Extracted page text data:
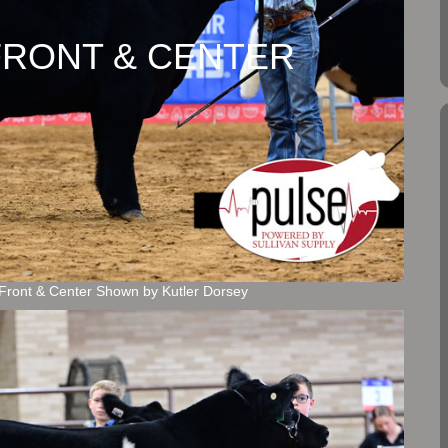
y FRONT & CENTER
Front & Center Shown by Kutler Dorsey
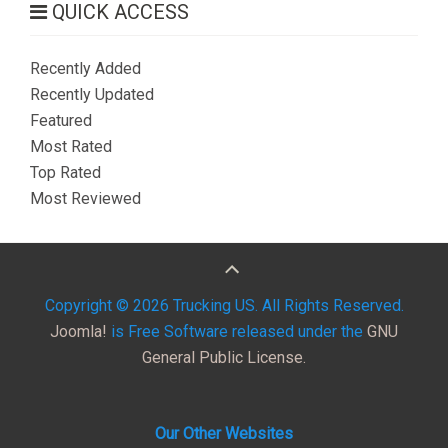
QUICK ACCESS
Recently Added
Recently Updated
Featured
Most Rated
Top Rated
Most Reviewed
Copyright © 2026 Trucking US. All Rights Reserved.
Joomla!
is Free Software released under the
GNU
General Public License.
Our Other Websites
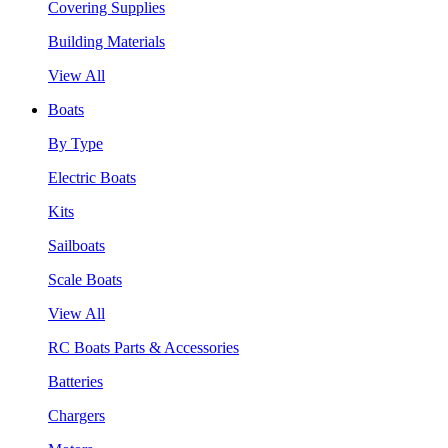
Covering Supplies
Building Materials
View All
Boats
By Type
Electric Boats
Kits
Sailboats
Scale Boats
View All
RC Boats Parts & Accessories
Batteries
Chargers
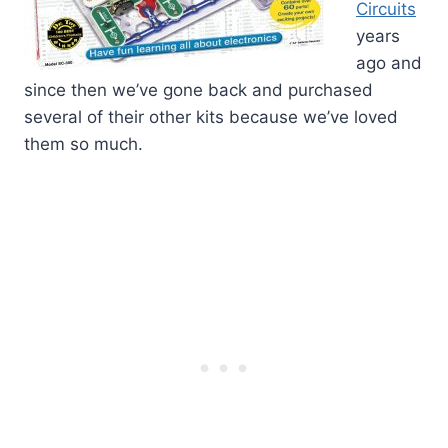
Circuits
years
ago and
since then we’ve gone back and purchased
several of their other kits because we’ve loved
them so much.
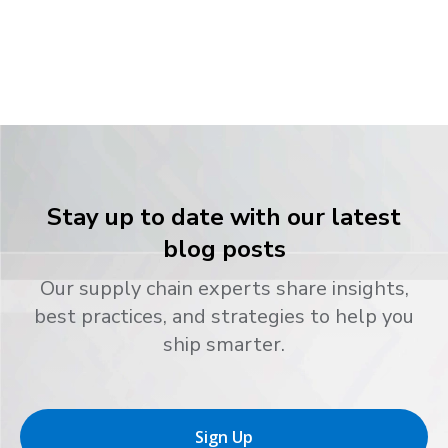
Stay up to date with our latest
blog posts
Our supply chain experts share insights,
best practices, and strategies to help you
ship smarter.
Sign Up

* [ASSIGNMENT]:
With the pictures omitted, restate every entry above word for word.

* [ANSWER]:
y FRONT & CENTER
Front & Center Shown by Kutler Dorsey
QUICK ACCESS
Recently Added
Recently Updated
Featured
Most Rated
Top Rated
Most Reviewed
Copyright © 2026 Trucking US. All Rights Reserved.
Joomla!
is Free Software released under the
GNU
General Public License.
Our Other Websites
Covering Supplies
Building Materials
View All
Boats
By Type
Electric Boats
Kits
Sailboats
Scale Boats
View All
RC Boats Parts & Accessories
Batteries
Chargers
Circuits
years
ago and
since then we’ve gone back and purchased
several of their other kits because we’ve loved
them so much.
Stay up to date with our latest
blog posts
Our supply chain experts share insights,
best practices, and strategies to help you
ship smarter.
Sign Up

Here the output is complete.